Маленькая, совсем маленькая пауза закончилась тычком чего-то твердого под ребра, он вздрогнул и, как в омут головой, бросился рассказывать.
— Съезд социалистов-революционеров. Установить место, установить проживание делегатов, в первую очередь Чернова, Гершуни и Большева. При необходимости вызвать на связь Кострова, дядю Володю или Виноградова.
После короткой паузы последовал жесткий вопрос.
— Кто такие, внешность, описание?
— Вот, пожалуйста, — он порылся в карманах и вытащил несколько листков бумаги.
— Хорошо, теперь подпиши вот это.
Настоящим даю согласие… сотрудничать с вторым отделом… министерства внутренних дел… Французской республики! Французы! Господи, слава тебе, французы! Подписать, аккуратнее, а то рука дрожит, хорошо, что карандаш, а то бы клякс наделал…
— И вот это.
Расписка… в получении 100 франков… они еще и платят! Семья, дети, слава богу, слава богу…
— Ну что же, до встречи, — все трое поднялись и двинулись к выходу, но первый обернулся, сделал шаг назад и, оскалив крупные желтые зубы, наклонился к уху:
— Никому не говори. Не надо, — и скрылся за дверью, а филер дрожащей рукой махнул гарсону и заказал еще три коньяка.
За дверью кабачка “сотрудники второго отдела” разошлись в разные стороны, но уже наутро встретились снова, почему-то не в МВД, а в скромной квартирке в том же пригороде Сен-Дени, где их встретил Никита Вельяминов.
— Отлично, Мишель, что, прямо так перетрухнул?
— Да мы вообще боялись, что он в штаны наложит или обмочится, — хохотнули оба анархиста, третий их товарищ только молча ухмыльнулся. Мишеля и Жана снова привлек к нашим делам Савинков, благо заграничная агентура вилась вокруг съезда ПСР как мухи вокруг меда. За какую-то неделю выявлено шестеро, из них двое дали подписку о сотрудничестве, да еще они сообщили о четырех провокаторах среди делегатов. Можно было добыть и третью подписку, но это решили отложить на потом, по рассказам сослуживцев, у агента была чрезвычайно ревнивая жена, так что пусть ребята потренируются и “медовые ловушки” ставить.
***
Весенние съезды обеих социалистических партий приняли несколько очень важных решений.
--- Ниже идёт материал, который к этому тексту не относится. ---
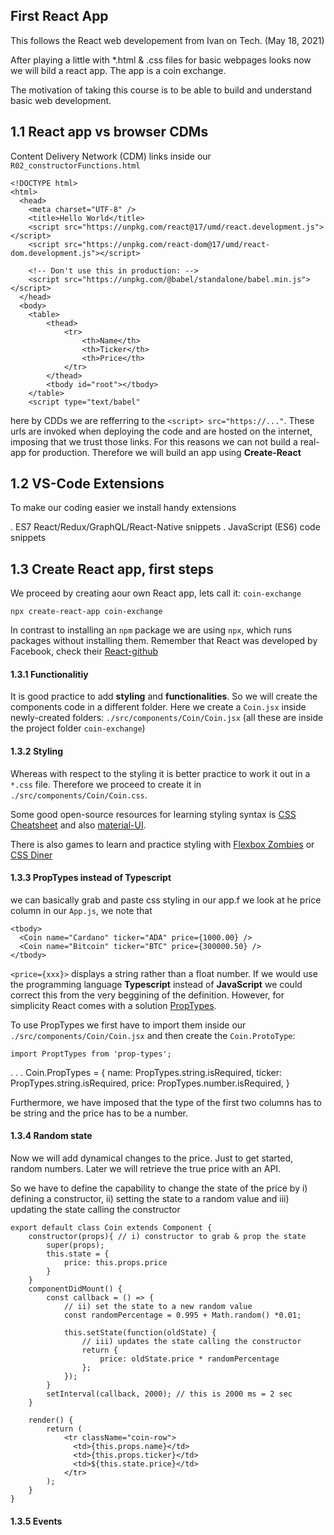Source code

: ## First React App

This follows the React web developement from Ivan on Tech. (May 18, 2021)

After playing a little with *.html & .css files for basic webpages looks now we will bild a react app. The app is a coin exchange. 

The motivation of taking this course is to be able to build and understand basic web development. 

## 1.1 React app vs browser CDMs

Content Delivery Network (CDM) links inside our `R02_constructorFunctions.html`

    <!DOCTYPE html>
    <html>
      <head>
        <meta charset="UTF-8" />
        <title>Hello World</title>
        <script src="https://unpkg.com/react@17/umd/react.development.js"></script>
        <script src="https://unpkg.com/react-dom@17/umd/react-dom.development.js"></script>

        <!-- Don't use this in production: -->
        <script src="https://unpkg.com/@babel/standalone/babel.min.js"></script>
      </head>
      <body>
        <table>
            <thead>
                <tr>
                    <th>Name</th>
                    <th>Ticker</th>
                    <th>Price</th>
                </tr>
            </thead>
            <tbody id="root"></tbody>
        </table>
        <script type="text/babel"
        
here by CDDs we are refferring to the `<script> src="https://..."`. These urls are invoked when deploying the code and are hosted on the internet, imposing that we trust those links. For this reasons we can not build a real-app for production. Therefore we will build an app using **Create-React**

## 1.2 VS-Code Extensions

To make our coding easier we install handy extensions

. ES7 React/Redux/GraphQL/React-Native snippets
. JavaScript (ES6) code snippets

## 1.3 Create React app, first steps

We proceed by creating aour own React app, lets call it: `coin-exchange`

    npx create-react-app coin-exchange
    
In contrast to installing an `npm` package we are using `npx`, which runs packages without installing them. Remember that React was developed by Facebook, check their [React-github](https://github.com/facebook/react)

#### 1.3.1 Functionalitiy

It is good practice to add **styling** and  **functionalities**. So we will create the components code in a different folder. Here we create a `Coin.jsx` inside newly-created folders: `./src/components/Coin/Coin.jsx` (all these are inside the project folder `coin-exchange`)

#### 1.3.2 Styling

Whereas with respect to the styling it is better practice to work it out in a `*.css` file. Therefore we proceed to create it in `./src/components/Coin/Coin.css`. 

Some good open-source resources for learning styling syntax is [CSS Cheatsheet](https://htmlcheatsheet.com/css/) and also [material-UI](https://material-ui.com/).

There is also games to learn and practice styling with [Flexbox Zombies](https://mastery.games/flexboxzombies/) or [CSS Diner](https://flukeout.github.io/)

#### 1.3.3 PropTypes instead of Typescript

we can basically grab and paste css styling in our app.f we look at he price column in our `App.js`, we note that 

    <tbody>
      <Coin name="Cardano" ticker="ADA" price={1000.00} />
      <Coin name="Bitcoin" ticker="BTC" price={300000.50} />
    </tbody>

`<price={xxx}>` displays a string rather than a float number. If we would use the programming language **Typescript** instead of **JavaScript** we could correct this from the very beggining of the definition. However, for simplicity React comes with a solution [PropTypes](https://reactjs.org/docs/typechecking-with-proptypes.html). 

To use PropTypes we first have to import them inside our `./src/components/Coin/Coin.jsx` and then create the `Coin.ProtoType`:

    import ProptTypes from 'prop-types';
   .
   .
   .
    Coin.PropTypes = {
        name: PropTypes.string.isRequired,
        ticker: PropTypes.string.isRequired,
        price: PropTypes.number.isRequired,
    }
    
Furthermore, we have imposed that the type of the first two columns has to be string and the price has to be a number.
    
#### 1.3.4 Random state

Now we will add dynamical changes to the price. Just to get started, random numbers. Later we will retrieve the true price with an API.

So we have to define the capability to change the state of the price by i) defining a constructor, ii) setting the state to a random value and iii) updating the state calling the constructor

    export default class Coin extends Component {
        constructor(props){ // i) constructor to grab & prop the state
            super(props);
            this.state = {
                price: this.props.price
            }
        }
        componentDidMount() {
            const callback = () => {
                // ii) set the state to a new random value
                const randomPercentage = 0.995 + Math.random() *0.01;
            
                this.setState(function(oldState) {
                    // iii) updates the state calling the constructor
                    return {
                        price: oldState.price * randomPercentage
                    };
                });
            }
            setInterval(callback, 2000); // this is 2000 ms = 2 sec
        }

        render() {
            return (
                <tr className="coin-row">
                  <td>{this.props.name}</td>
                  <td>{this.props.ticker}</td>
                  <td>${this.state.price}</td>  
                </tr>
            );
        }
    }
    
#### 1.3.5 Events


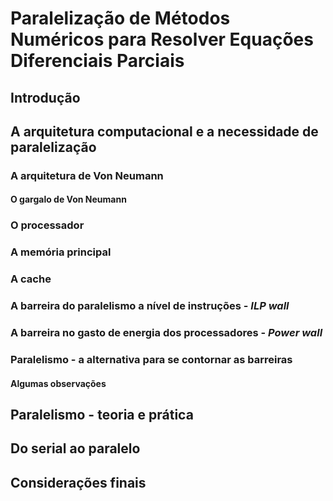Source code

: 
# Paralelização de Métodos Numéricos para Resolver Equações Diferenciais Parciais

## Introdução

## A arquitetura computacional e a necessidade  de paralelização

### A arquitetura de Von Neumann

#### O gargalo de Von Neumann

### O processador

### A memória principal

### A cache

### A barreira do paralelismo a nível de instruções - _ILP wall_

### A barreira no gasto de energia dos processadores - _Power wall_

### Paralelismo - a alternativa para se contornar as barreiras

#### Algumas observações

## Paralelismo - teoria e prática



## Do serial ao paralelo

## Considerações finais

<!--stackedit_data:
eyJoaXN0b3J5IjpbMTE2MzQzNDY1MV19
-->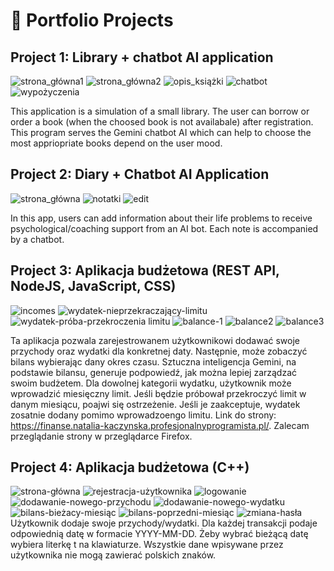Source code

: # 📂 Portfolio Projects
## Project 1: Library + chatbot AI application
![strona_główna1](https://github.com/user-attachments/assets/7acdcc65-5b49-4d0f-bde1-043052af19cb)
![strona_główna2](https://github.com/user-attachments/assets/4bf1b200-6075-4567-b7ea-4fc94a07ed43)
![opis_książki](https://github.com/user-attachments/assets/3dfb7cc5-2df7-4ab1-a48d-c57431227693)
![chatbot](https://github.com/user-attachments/assets/d8aed154-fb2a-4736-b2bd-b0358b906d13)
![wypożyczenia](https://github.com/user-attachments/assets/161e76e8-0372-476c-abe5-eea6d8886f66)

This application is a simulation of a small library. The user can borrow or order a book (when the choosed book is not availabale) after registration. This program serves the Gemini chatbot AI which can help to choose the most appriopriate books depend on the user mood.

## Project 2: Diary + Chatbot AI Application
![strona_główna](https://github.com/user-attachments/assets/f96cc794-7b66-4e37-b9be-735c06167e69)
![notatki](https://github.com/user-attachments/assets/6f2a7659-9a78-41f3-926b-bed5d480571e)
![edit](https://github.com/user-attachments/assets/12de0601-0f00-453a-a151-83f57257b088)

In this app, users can add information about their life problems to receive psychological/coaching support from an AI bot. Each note is accompanied by a chatbot.

## Project 3: Aplikacja budżetowa (REST API, NodeJS, JavaScript, CSS)
![incomes](https://github.com/user-attachments/assets/4319ac3c-64f3-40cc-8daf-577bf6b88403)
![wydatek-nieprzekraczający-limitu](https://github.com/user-attachments/assets/7496fba9-dc87-43a5-8d9a-6dc97f205afd)
![wydatek-próba-przekroczenia limitu](https://github.com/user-attachments/assets/0e1fd3fa-585d-4af6-93a8-275acad9cee8)
![balance-1](https://github.com/user-attachments/assets/b5edebb6-00e3-4b9e-8921-ca59acbff3a2)
![balance2](https://github.com/user-attachments/assets/6d514acd-ca5a-460d-9024-e449b3acb41c)
![balance3](https://github.com/user-attachments/assets/71df26e6-a08a-4a10-8024-190019aac2a2)

Ta aplikacja pozwala zarejestrowanem użytkownikowi dodawać swoje przychody oraz wydatki dla konkretnej daty. Następnie, może zobaczyć bilans wybierając dany okres czasu. Sztuczna inteligencja Gemini, na podstawie bilansu, generuje podpowiedź, jak można lepiej zarządzać swoim budżetem. Dla dowolnej kategorii wydatku, użytkownik może wprowadzić miesięczny limit. Jeśli będzie próbował przekroczyć limit w danym miesiącu, poajwi się ostrzeżenie. Jeśli je zaakceptuje, wydatek zosatnie dodany pomimo wprowadzoengo limitu.
Link do strony: https://finanse.natalia-kaczynska.profesjonalnyprogramista.pl/. Zalecam przeglądanie strony w przeglądarce Firefox.

## Project 4: Aplikacja budżetowa (C++)
![strona-główna](https://github.com/user-attachments/assets/78a26674-6788-45a6-b7cf-b6b0360adbe0)
![rejestracja-użytkownika](https://github.com/user-attachments/assets/f500f9b8-482b-466a-8c14-0527513f48d4)
![logowanie](https://github.com/user-attachments/assets/f7560ea0-90b2-4585-baa1-2b0340f954fa)
![dodawanie-nowego-przychodu](https://github.com/user-attachments/assets/325abd4d-1fca-4e65-b935-58e4bdadeec3)
![dodawanie-nowego-wydatku](https://github.com/user-attachments/assets/5d36a5c6-3c76-498a-8c6e-44076a3ef3a3)
![bilans-bieżacy-miesiąc](https://github.com/user-attachments/assets/0a2417ba-0aa9-4a23-b71d-c339efec27e8)
![bilans-poprzedni-miesiąc](https://github.com/user-attachments/assets/f09d5cef-ce97-412e-a5cc-015dbe93b1ed)
![zmiana-hasła](https://github.com/user-attachments/assets/8bb5b7b0-39e5-4505-9e03-753c6537d6d0)
Użytkownik dodaje swoje przychody/wydatki. Dla każdej transakcji podaje odpowiednią datę w formacie YYYY-MM-DD. Żeby wybrać bieżącą datę wybiera literkę t na klawiaturze. Wszystkie dane wpisywane przez użytkownika nie mogą zawierać polskich znaków.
Самая драка случилась у эсдеков в Брюсселе между ленинцами и мартовцами, только позиции малость сместились ввиду наличия “платформы Большева”. Аграрный вопрос включили в программу без возражений, потому как ожидался съезд эсеров и такую повестку отдавать друзьям-соперникам было никак нельзя. Право наций на самоопределение из программы вылетело, причем, что характерно, по настоянию поляков и бундовцев, считавших что такое право приведет к всплеску национализма и дискриминации (как в воду глядели, только вот лет на девяносто ошиблись). Диктатуру пролетариата компромиссно прописали в качестве ну очень отдаленной цели, а вот членство приняли в “мягкой” форме. Бунд признали единственной еврейской рабочей партией, пусть они с другими еврейскими группами сами разбираются, Плеханов, разумеется, метал громы и молнии по поводу “экономической” части программы и в конце концов гордо покинул съезд.
Очень забавным вышло принятое по настоянию “большевиков”-большевцев заявление о союзниках, партия декларировала, что считает таковыми всех, нацеленных на свержение самодержавия и готова с ними сотрудничать. Понимай как хочешь, только ли о социалистических группах идет речь или это сигнал всяким там англичанам и японцам. Впрочем, так и было задумано, нам нужна была приманка для “чужих” денег.
Примерно в том же духе прошел съезд эсеров — “большевики” во главе с Черновым с несколько меньшей интенсивностью поцапались с “боевиками” Гершуни, приняли программу социализации земли, так и не отказались от применения террора, хотя и смягчили формулировки и тоже бахнули широковещательное заявление о о бескомпромиссной борьбе с царизмом и необходимости широкого союза.